Replication Management Service (RMS) allows you to replicate a number of tables (or other data structures) from a source system to a target system.

Sizing of Replication Flows in Data Intelligence Cloud

Like all other workloads, replications are executed in the form of pipelines, which are called worker graphs in this case. The worker graphs run in the background when replication flows are started via the replication flow user interface. Worker graphs are internal and cannot be modified like regular pipelines being created by a user in the Modeler application. A replication flow allows one tenant to replicate an arbitrary number (N) of data sets (for example, tables or CDS views) from one source system to one target system. Each table constitutes a task of the replication flow. All data are replicated in relatively small chunks (typically between 10 MB and 30 MB during the initial load), such that the memory usage of the worker graphs remains constant.

Each worker graph has five connections to the source and target system; that means five parallel threads can read and write data. The total number of connections (threads) used by a replication flow is a configurable parameter. This can be configured in the Monitoring application, and the default value is 10. In this case, two worker graphs are started for each replication flow. The general formula where the result has to be rounded up to the next integer is as follows:
Number of worker graphs per replication flow = Number of connections per replication flow / 5

To scale out replications in order to achieve better throughput, there are two options:

Option Result
Increase the number of replication flows. For example, don't replicate all tables as tasks within one replication flow, but distribute the tables (tasks) over several replication flows that can run in parallel. Increasing the number of replication flows will create for each replication flow background processes in the source and target systems. Scale them carefully so as not to overload the source or target system with background processes.

Increase the number of connections within a replication flow to get more threads and, equivalently, more worker graphs.

With the start of multiple connections to the source and target systems, background processes get blocked for the handling of the data packages. Scale the number of connections carefully to not block too many resources in the system.

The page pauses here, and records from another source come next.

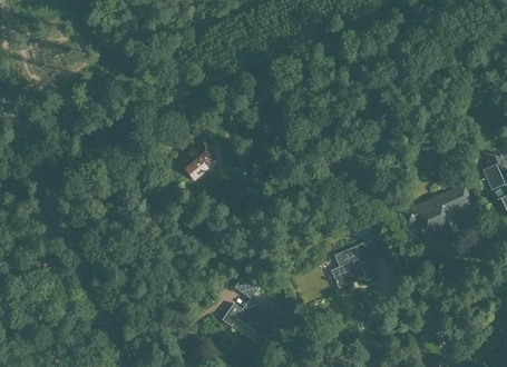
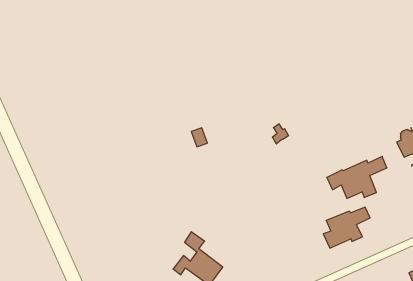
building: [179,135,215,181] -> none
building: [331,240,386,288] -> [323,207,370,248]

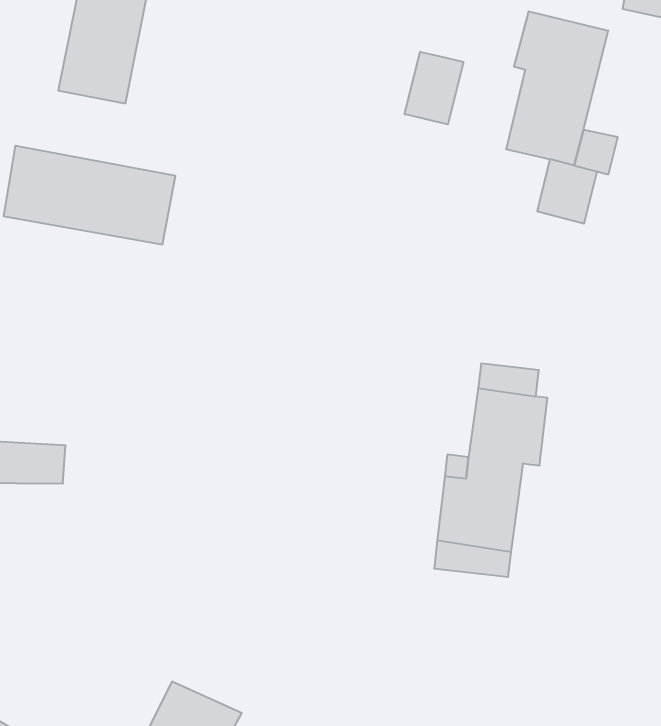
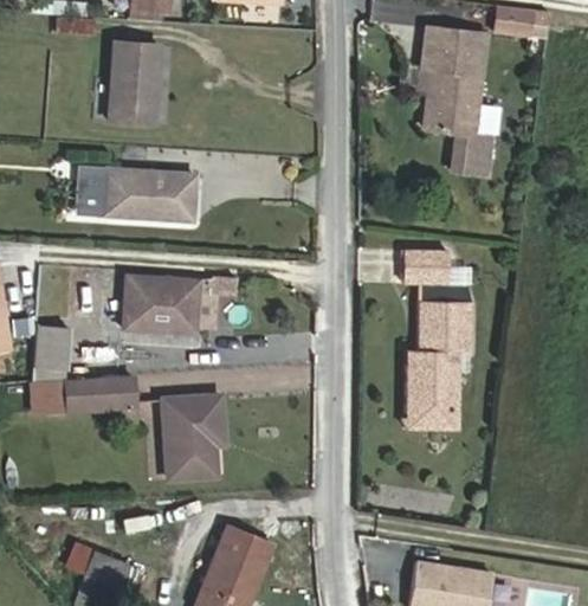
building: [405,52,464,124] -> none
building: none -> [117,271,201,331]
building: none -> [407,250,448,282]
building: none -> [170,393,228,477]

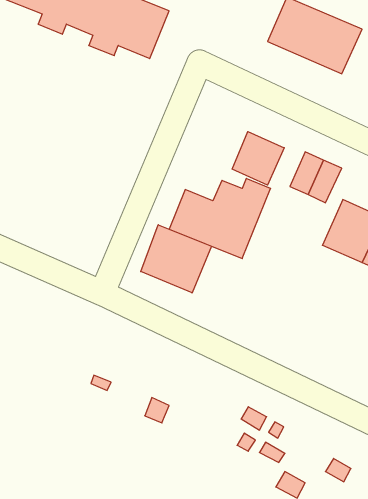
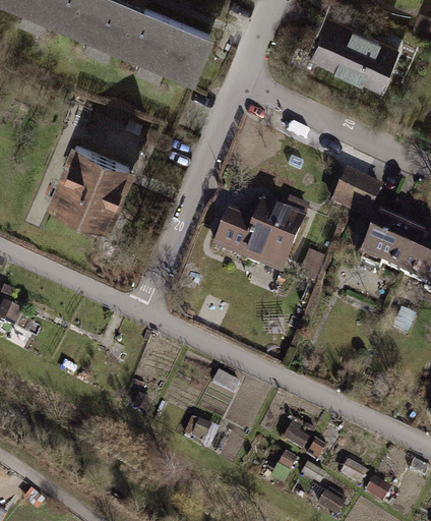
building: none -> [47,139,133,230]
building: [232,132,284,185] -> none
building: [141,225,211,293] -> none

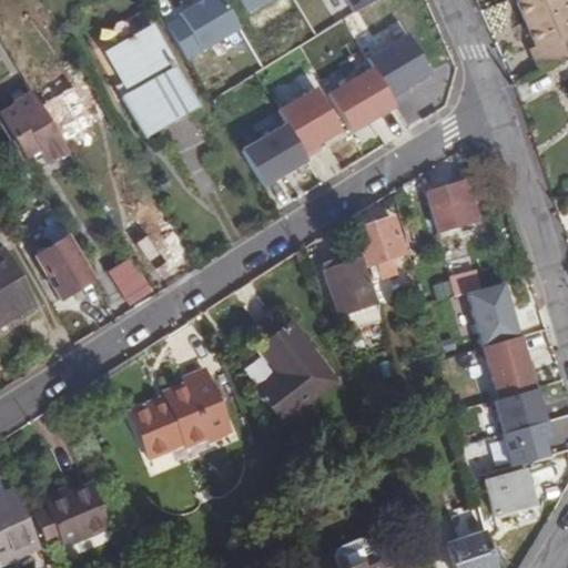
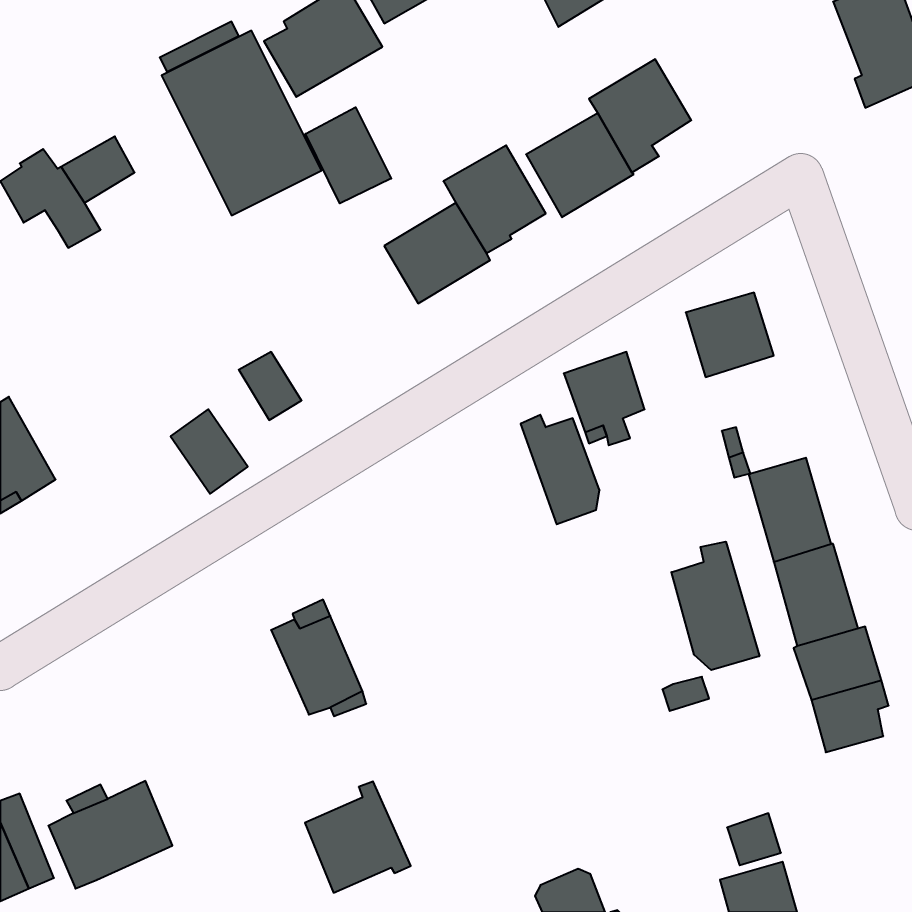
building: none -> [305,107,391,203]
building: [36,214,92,297] -> none
building: [256,323,332,422] -> none
building: none -> [671,542,759,670]
building: [129,389,194,458] -> [305,781,411,893]
building: [488,470,535,511] -> none

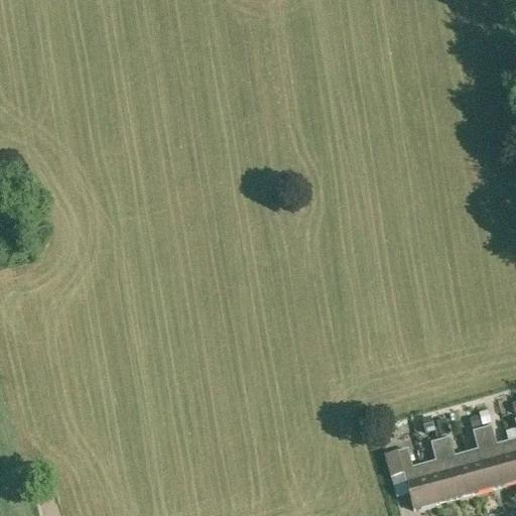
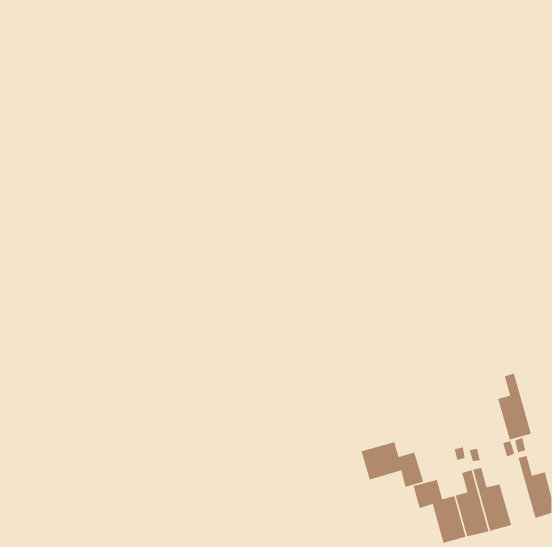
building: none -> [361,441,424,488]
building: [467,427,499,491] -> [497,373,532,441]

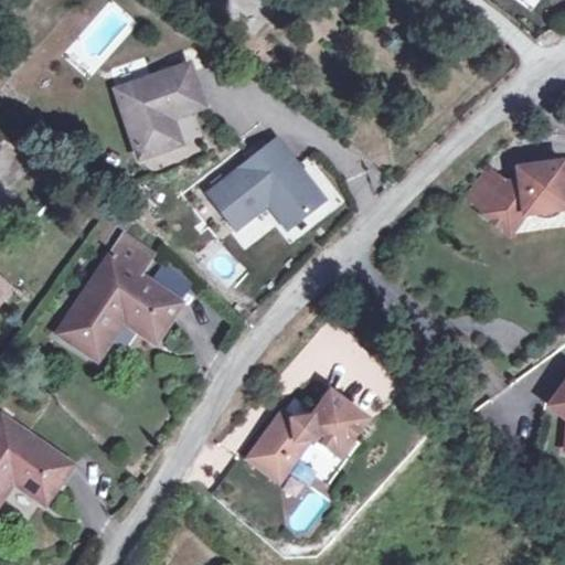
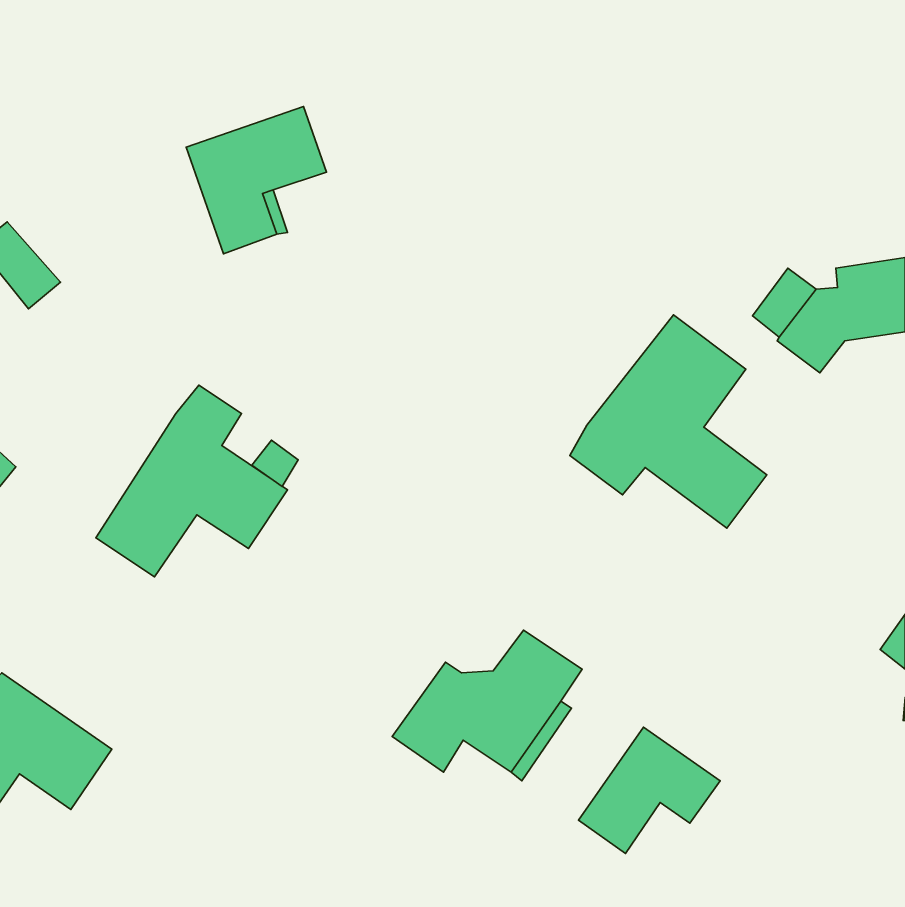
building: [209,138,323,227] -> none
building: none -> [570,315,767,528]
building: none -> [578,727,720,853]

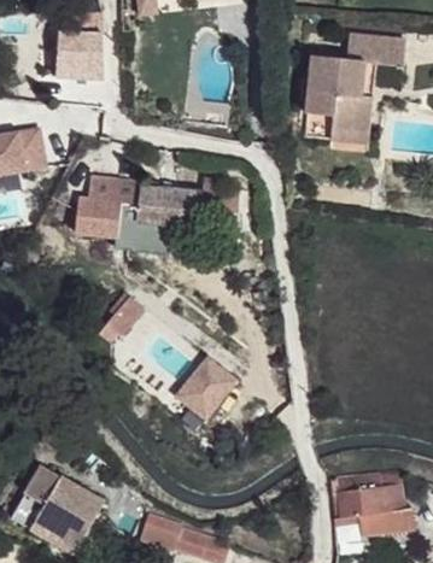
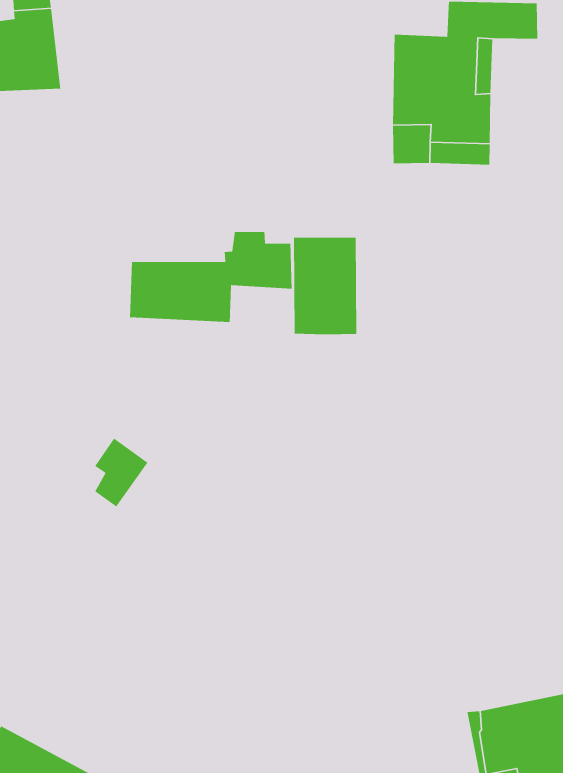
building: none -> [293,237,357,335]
building: [82,177,133,239] -> none
building: [171,359,234,423] -> none

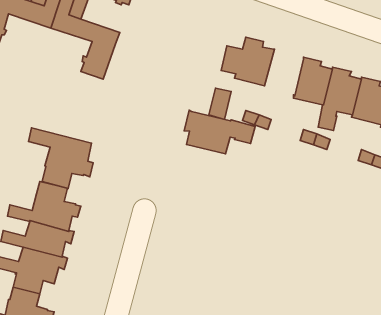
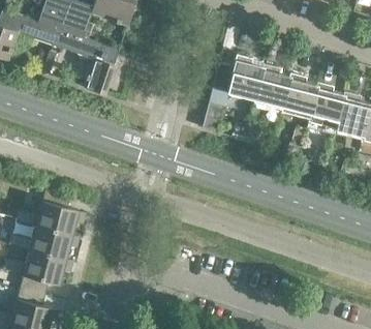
building: none -> [254,64,290,110]
building: [184,110,255,154] -> none
building: [28,128,93,188] -> none

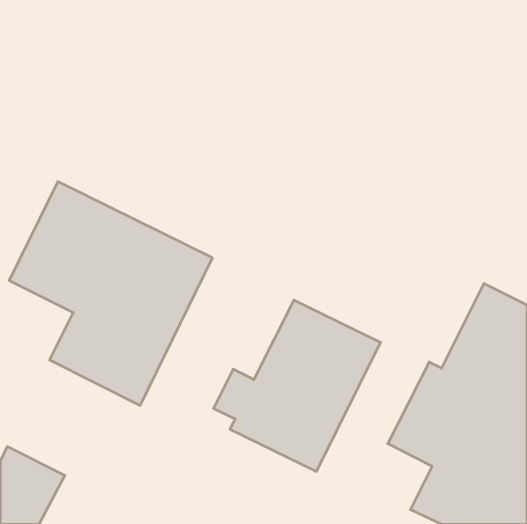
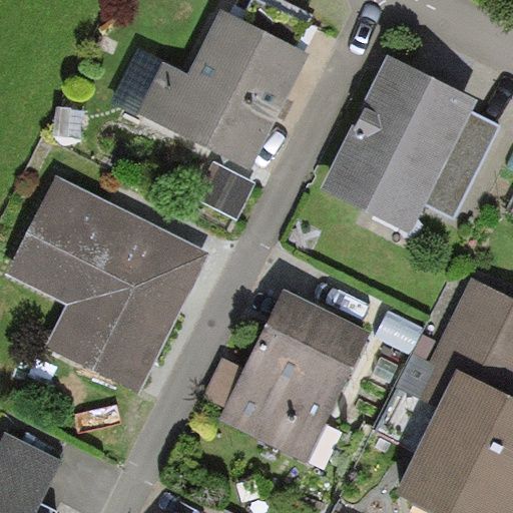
building: none -> [112,9,315,218]
building: none -> [322,58,499,234]

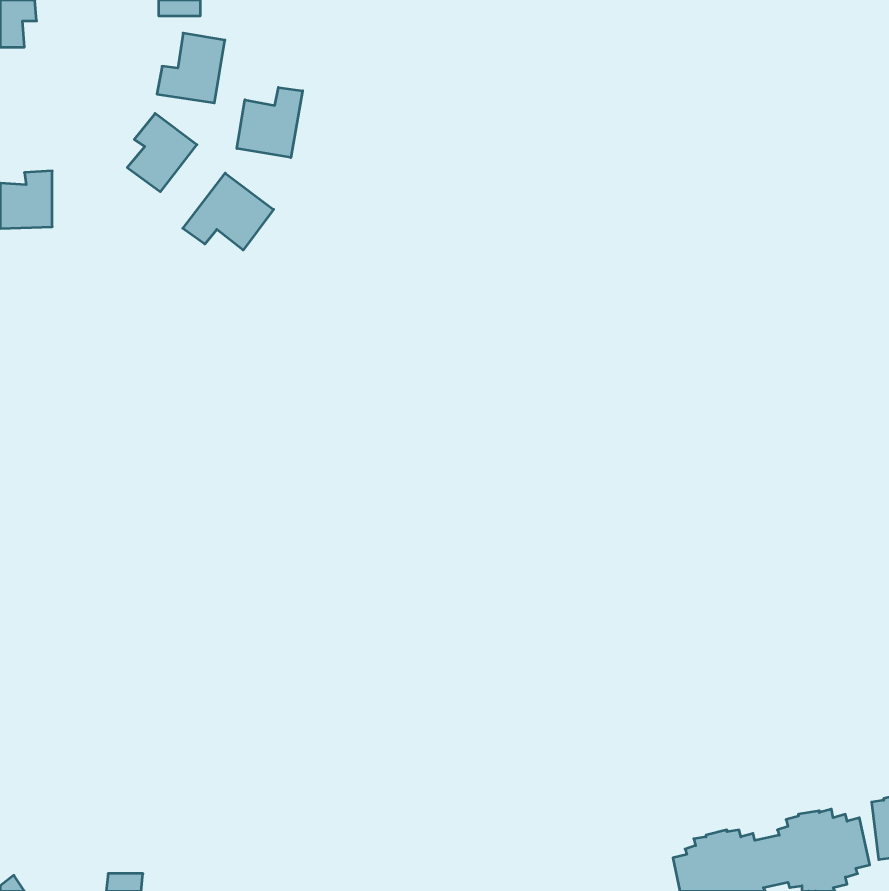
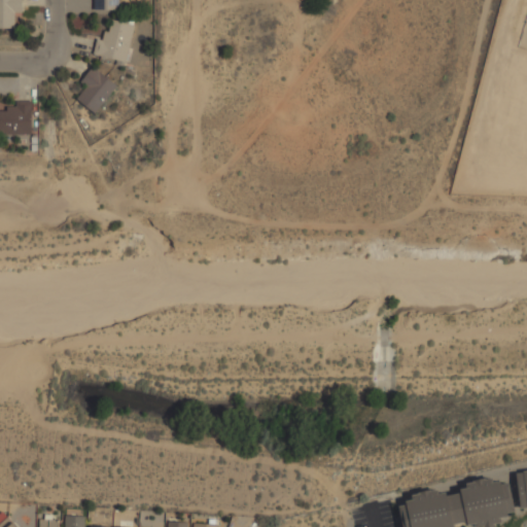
building: [237,87,303,158] -> none
building: [183,173,274,250] -> none

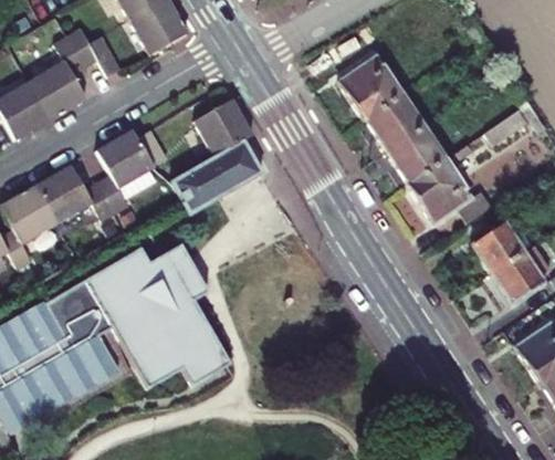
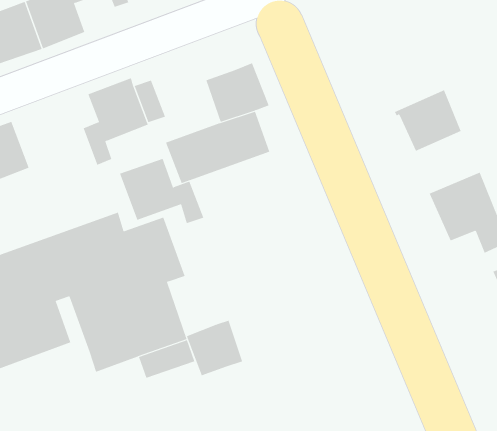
building: [338,54,404,119] -> none
building: [388,126,447,185] -> none
building: [36,165,116,222] -> [119,158,204,224]
building: none -> [186,320,243,376]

Scale-out will work only up to a certain point, because at some point a threshold in throughput will be reached due to constraints of the source and target systems, or due to other limitations. Therefore, up to this threshold (which depends on the details of the connected systems), the trade-off between higher throughput and higher resource consumption (higher TCO) versus lower throughput and lower resource consumption (lower TCO) is a matter of configuration.

The resource consumption of a worker graph is relatively predictable. It usually consumes around 2 GB of RAM and between 1 and 2 vCPUs. If we assume roughly 1.5 vCPUs on average, the RMS formula for RAM and CPU becomes (with A the number of replication flows running in parallel and B the configured number of connections per replication flow) as shown below:
RAM_RMS = A * [B/5] * 2 GB
CPU_RMS = A * [B/5] * 1.5

If there is a certain requirement for total throughput (in terms of [MB/s] or [GB/h]), and if this required throughput is still in the realm of linear scalability for the given constellation, it can be achieved by configuring A and B such that the throughput that is achieved per worker graph depends on the specific scenario. However, from various measurements it is known that around 5 MB/s (uncompressed data volume) is often a good estimate.

A * [B/5] >= (required throughput) / (throughput per worker graph)